WHAT IS BEING ASKED | Print a faithful copy of the data below, word for word, with the pictures left out.

EXTRACTED RECORDS |
· · ·
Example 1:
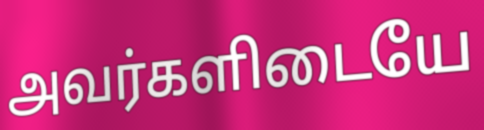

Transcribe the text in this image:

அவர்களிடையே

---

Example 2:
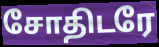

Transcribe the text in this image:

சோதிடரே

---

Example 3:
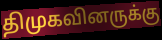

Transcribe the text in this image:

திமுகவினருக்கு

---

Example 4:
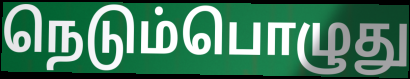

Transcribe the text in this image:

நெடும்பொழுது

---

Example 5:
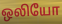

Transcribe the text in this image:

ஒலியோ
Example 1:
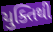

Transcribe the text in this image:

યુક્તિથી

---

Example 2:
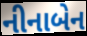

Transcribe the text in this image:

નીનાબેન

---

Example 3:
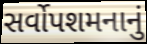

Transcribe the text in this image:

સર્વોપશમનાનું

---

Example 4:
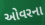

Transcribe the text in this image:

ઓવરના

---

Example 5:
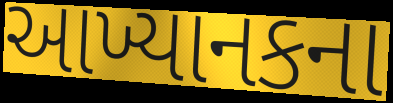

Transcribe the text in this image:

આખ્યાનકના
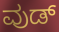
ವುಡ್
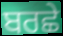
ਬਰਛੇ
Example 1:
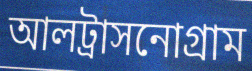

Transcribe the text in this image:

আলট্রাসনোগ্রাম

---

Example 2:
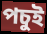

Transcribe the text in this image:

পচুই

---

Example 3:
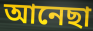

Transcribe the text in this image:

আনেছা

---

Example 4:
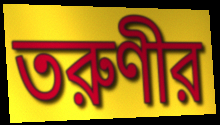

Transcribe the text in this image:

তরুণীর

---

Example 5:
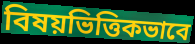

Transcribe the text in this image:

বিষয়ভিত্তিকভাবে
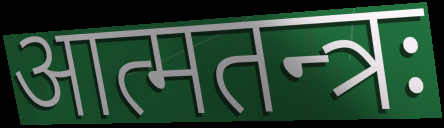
· · ·
TASK RESULT |
Example 1:

Transcribe the text in this image:

அவர்களிடையே

---

Example 2:

Transcribe the text in this image:

சோதிடரே

---

Example 3:

Transcribe the text in this image:

திமுகவினருக்கு

---

Example 4:

Transcribe the text in this image:

நெடும்பொழுது

---

Example 5:

Transcribe the text in this image:

ஒலியோ
Example 1:

Transcribe the text in this image:

યુક્તિથી

---

Example 2:

Transcribe the text in this image:

નીનાબેન

---

Example 3:

Transcribe the text in this image:

સર્વોપશમનાનું

---

Example 4:

Transcribe the text in this image:

ઓવરના

---

Example 5:

Transcribe the text in this image:

આખ્યાનકના
ವುಡ್
ਬਰਛੇ
Example 1:

Transcribe the text in this image:

আলট্রাসনোগ্রাম

---

Example 2:

Transcribe the text in this image:

পচুই

---

Example 3:

Transcribe the text in this image:

আনেছা

---

Example 4:

Transcribe the text in this image:

তরুণীর

---

Example 5:

Transcribe the text in this image:

বিষয়ভিত্তিকভাবে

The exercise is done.